▶ Texto

---------------

Caso seja ignorada, a migração de garimpeiros ilegais pode levar aos Yanomami do Amazonas todas as mazelas enfrentadas pelos indígenas roraimenses: aumento da fome, envenenamento dos rios, desnutrição, epidemias de doenças tratáveis, conflitos e violência sexual.
A denúncia formal partiu dos presidentes da Associação Yanomami do Rio Cauaburis e Afluentes (AYRCA), José Mario Pereira Góes, e da Associação de Mulheres Yanomami Kumirayoma (AMYK), Erica Vilela Figueiredo, entidades que representam comunidades Yanomami do rio Cauaburis. A carta é assinada também por Marivelton Baré, da Federação das Organizações Indígenas do Rio Negro (Foirn).
A denúncia foi encaminhada para quatro autoridades: a ministra dos Povos Indígenas, Sonia Guajajara, a presidenta da Funai, Joenia Wapichana, além do chefe do Parque Nacional Pico da Neblina, Aécio Santos e do procurador do MPF-AM, Fernando Merloto Soave.
Liderança foi ameaçada de morte por garimpeiro, dizem líderes indígenas
No último dia 3 de fevereiro, um garimpeiro teria chegado baleado ao polo de saúde (unidades de saúde instaladas nos territórios) Comunidade Yanomami de Ariabu, próxima Pico da Neblina. Segundo a denúncia das organizações indígenas, o ferimento teria ocorrido em um conflito dentro do garimpo.
“Não recebendo apoio das lideranças locais para a solicitação de remoção do paciente, o secretário da AYRCA, Sr. Vilmar da Silva Matos, recebeu ameaças de vida por parte do acompanhante do paciente”, narra a denúncia das entidades Yanomami.
Junto com a carta, as associações Yanomami forneceram um documento do distrito de saúde indígena que registra o atendimento de um paciente ferido por arma de fogo. O nome do garimpeiro também foi informado às autoridades.
“Dessa forma, solicitamos que as denúncias de invasão garimpeira na área do Pico da Neblina sejam apuradas com a máxima urgência, considerando a segurança das comunidades Yanomami da região com uma população de mais de 3 mil pessoas”, pede os líderes indígenas.
A procuradora do MPF-AM, Lígia Cireno Teobaldo, deu à Funai prazo até 20 de fevereiro para informar quais providências serão adotadas para impedir o fluxo migratório de garimpeiros ilegais para a região, com o objetivo de impedir a degradação ambiental e assegurar a integridade do território indígena.
Especialistas defendem ações para além da terra Yanomami
A invasão de terras adjacentes por garimpeiros em fuga era prevista por especialistas ouvidos pelo Brasil de Fato. Eles defenderam um plano de proteção integrado para combater os 20 mil garimpeiros proibidos de atuar na área Yanomami.
“Se não houver um plano do governo federal com respostas rápidas, assistiremos a uma invasão rápida dessas terras”, diz a advogada do Instituto Socioambiental (ISA) Juliana Batista.
O discurso é engrossado pelo ex-presidente da Sydney Possuelo, que comandou a expulsão de 40 mil garimpeiros na área Yanomami na década de 90. Ele defende o aumento na segurança das terras Kayapó e Munduruku, no Pará, que já enfrentam problemas grave de saúde pública em função do garimpo.

---------------

▶ Como fazer
Diga se cada afirmação concorda com o texto sobre o garimpo na terra Yanomami, respondendo sim ou não e copiando as palavras do texto que decidem: 1. A denúncia foi enviada a quatro autoridades. 2. O garimpeiro baleado chegou ao polo de saúde de Ariabu em 20 de fevereiro. 3. A carta foi assinada só pelos presidentes das duas associações Yanomami. Para responder, use apenas o texto.

---------------

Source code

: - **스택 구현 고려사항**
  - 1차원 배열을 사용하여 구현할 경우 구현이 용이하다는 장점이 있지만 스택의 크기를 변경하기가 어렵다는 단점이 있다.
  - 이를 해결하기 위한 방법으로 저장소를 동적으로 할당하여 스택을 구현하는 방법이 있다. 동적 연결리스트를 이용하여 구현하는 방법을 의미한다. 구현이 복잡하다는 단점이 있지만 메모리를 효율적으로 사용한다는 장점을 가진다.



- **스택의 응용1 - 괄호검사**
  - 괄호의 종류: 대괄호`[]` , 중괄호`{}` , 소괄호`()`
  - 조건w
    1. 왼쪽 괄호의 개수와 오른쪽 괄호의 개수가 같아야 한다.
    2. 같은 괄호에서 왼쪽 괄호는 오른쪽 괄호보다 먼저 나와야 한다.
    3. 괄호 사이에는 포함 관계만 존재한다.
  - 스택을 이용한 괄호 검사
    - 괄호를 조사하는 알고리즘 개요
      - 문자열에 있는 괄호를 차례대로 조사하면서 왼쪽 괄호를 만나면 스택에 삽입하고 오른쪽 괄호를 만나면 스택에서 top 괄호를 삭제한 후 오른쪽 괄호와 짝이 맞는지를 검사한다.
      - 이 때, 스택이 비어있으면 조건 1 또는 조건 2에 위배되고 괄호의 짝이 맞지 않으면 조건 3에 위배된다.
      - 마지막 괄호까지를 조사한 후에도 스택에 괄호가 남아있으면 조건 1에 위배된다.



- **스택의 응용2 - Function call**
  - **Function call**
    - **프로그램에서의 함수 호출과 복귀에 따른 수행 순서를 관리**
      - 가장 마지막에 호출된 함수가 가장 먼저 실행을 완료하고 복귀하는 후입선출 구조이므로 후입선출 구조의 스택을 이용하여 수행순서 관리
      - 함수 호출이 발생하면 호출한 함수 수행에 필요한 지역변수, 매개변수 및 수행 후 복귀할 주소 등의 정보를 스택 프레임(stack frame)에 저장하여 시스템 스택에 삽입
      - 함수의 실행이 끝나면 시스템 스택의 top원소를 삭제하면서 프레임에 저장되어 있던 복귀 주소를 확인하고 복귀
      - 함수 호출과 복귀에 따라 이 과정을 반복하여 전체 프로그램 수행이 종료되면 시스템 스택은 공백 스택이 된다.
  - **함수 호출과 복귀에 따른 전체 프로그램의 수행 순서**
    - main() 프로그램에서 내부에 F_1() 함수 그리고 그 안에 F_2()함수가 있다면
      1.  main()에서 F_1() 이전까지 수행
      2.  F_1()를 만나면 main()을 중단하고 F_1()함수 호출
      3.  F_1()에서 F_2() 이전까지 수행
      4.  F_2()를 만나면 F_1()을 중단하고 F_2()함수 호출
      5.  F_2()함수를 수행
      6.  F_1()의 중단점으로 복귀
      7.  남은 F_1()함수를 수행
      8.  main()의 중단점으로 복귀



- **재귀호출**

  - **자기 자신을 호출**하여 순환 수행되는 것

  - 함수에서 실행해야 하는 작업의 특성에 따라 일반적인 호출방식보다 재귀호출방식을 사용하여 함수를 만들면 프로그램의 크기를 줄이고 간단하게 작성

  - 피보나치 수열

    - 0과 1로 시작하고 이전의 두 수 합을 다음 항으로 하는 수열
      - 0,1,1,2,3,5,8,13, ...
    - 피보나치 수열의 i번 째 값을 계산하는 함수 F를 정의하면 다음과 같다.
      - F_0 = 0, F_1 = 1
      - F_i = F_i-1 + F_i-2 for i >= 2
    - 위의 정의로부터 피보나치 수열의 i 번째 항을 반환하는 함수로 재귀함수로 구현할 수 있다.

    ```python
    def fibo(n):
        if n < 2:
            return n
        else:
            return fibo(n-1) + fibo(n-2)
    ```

---------------

▶ Resposta
1. Sim: "A denúncia foi encaminhada para quatro autoridades"
2. Não: "No último dia 3 de fevereiro, um garimpeiro teria chegado baleado ao polo de saúde"
3. Não: "A carta é assinada também por Marivelton Baré, da Federação das Organizações Indígenas do Rio Negro (Foirn)."